Fields of Interest: Industrial Organization, Microeconomic Theory
A new draft of “Opacity and Search Markets” will be uploaded soon. See my Thesis (link) for my results related to opacity.
Abstract:Consider models where consumer choices are represented with either classic discrete choice or ordered search. If consumers correctly anticipate the choices of firms, the set of classic discrete-choice models and the set of ordered-search models generate the same set of demand and payoff functions. Set equality extends to the supply side of these models if consumers observe the choices of firms prior to search. Thus, in certain contexts, classic discrete choice and ordered search are interchangeable models where results in each literature apply to the other literature. This relationship is established with the Geometric Search Model (GSM) which can be used to match any classic discrete-choice model.

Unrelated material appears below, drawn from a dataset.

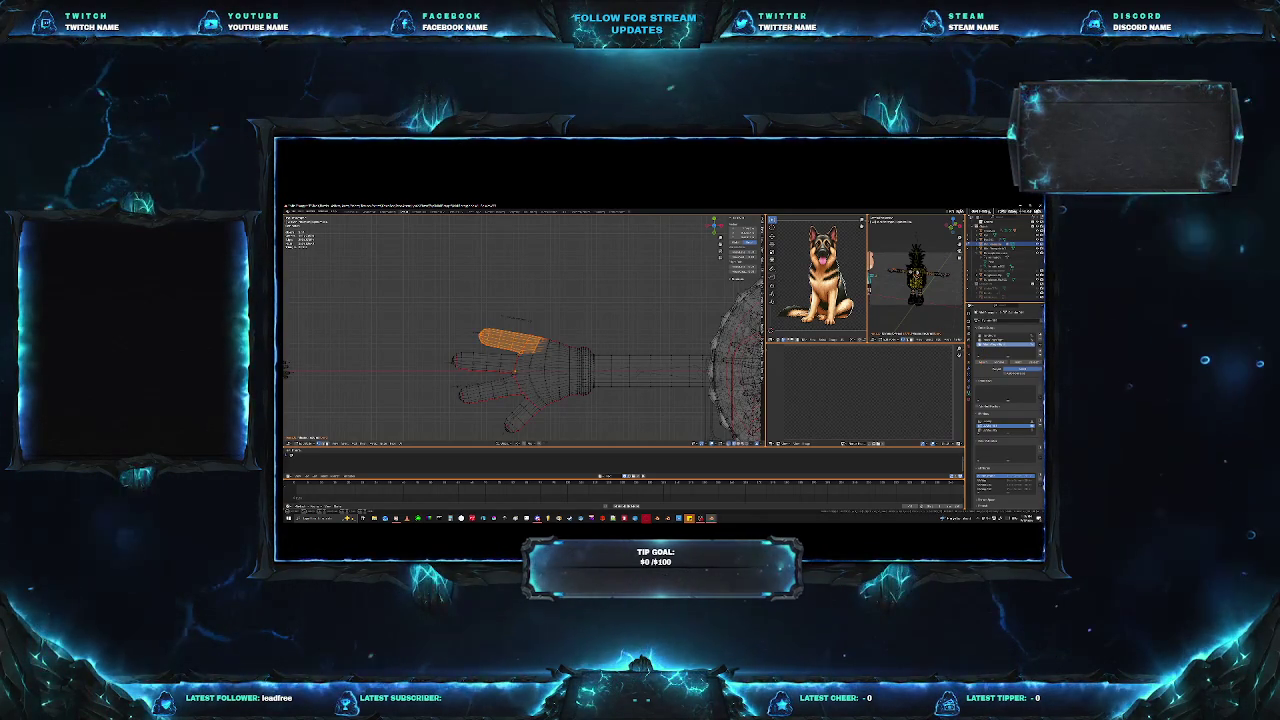
pyautogui.scroll(3, 533, 378)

Opacity and Search Markets
Abstract: In search markets where the choices of firms (such as prices) may or may not be observed by consumers prior to search, the set of classic discrete-choice models and the set of ordered-search models generate the same set of equilibrium demand structures. This set equality extends to the supply side of these models if consumers know all prices prior to search (full transparency). However, in search markets with strategic complementarities, if any firm faces increased opacity, all equilibrium prices increase. Thus, if an ordered-search market is incorrectly modeled with the equivalent classic discrete-choice model, empirical estimates of firm profit margins and theoretical predictions of market prices are at the lower bound corresponding to full transparency.
Consumer Journeys, Generalized Weitzman Search, and Discrete Choice Demands with Complementarities (with Simon Anderson and Maxim Engers)
Abstract: To represent consumer journeys, we model ordered search using a tree to allow for shared search costs and search depth. We prove that Weitzman's optimal search algorithm extends to this more general search model: we define a score for each node such that the consumer is best off always selecting or searching the highest-scored node that hasn't been chosen yet. Search models in which products have no shared search costs generate the same set of demand functions as classic discrete-choice models. However, the possibility of overlapping paths in the general search model allows products to be gross complements for a range of prices, unlike classic discrete-choice models. Since products can be both close in value and close in search, the general model has different implications for mergers analysis, optimal pricing and advertising.